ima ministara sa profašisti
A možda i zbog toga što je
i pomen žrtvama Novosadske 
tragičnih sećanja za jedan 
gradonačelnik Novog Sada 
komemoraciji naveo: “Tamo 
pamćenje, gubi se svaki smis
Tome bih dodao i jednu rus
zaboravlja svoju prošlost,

- **Task to carry out**
Can you give the lines of the listing above as a Markdown table with the columns "Line no." and "Text", numbering each row and leaving out blank lines?

- **Answer to this exercise**
| Line no. | Text |
|---|---|
| 1 | ima ministara sa profašisti |
| 2 | A možda i zbog toga što je |
| 3 | i pomen žrtvama Novosadske  |
| 4 | tragičnih sećanja za jedan  |
| 5 | gradonačelnik Novog Sada  |
| 6 | komemoraciji naveo: “Tamo  |
| 7 | pamćenje, gubi se svaki smis |
| 8 | Tome bih dodao i jednu rus |
| 9 | zaboravlja svoju prošlost, |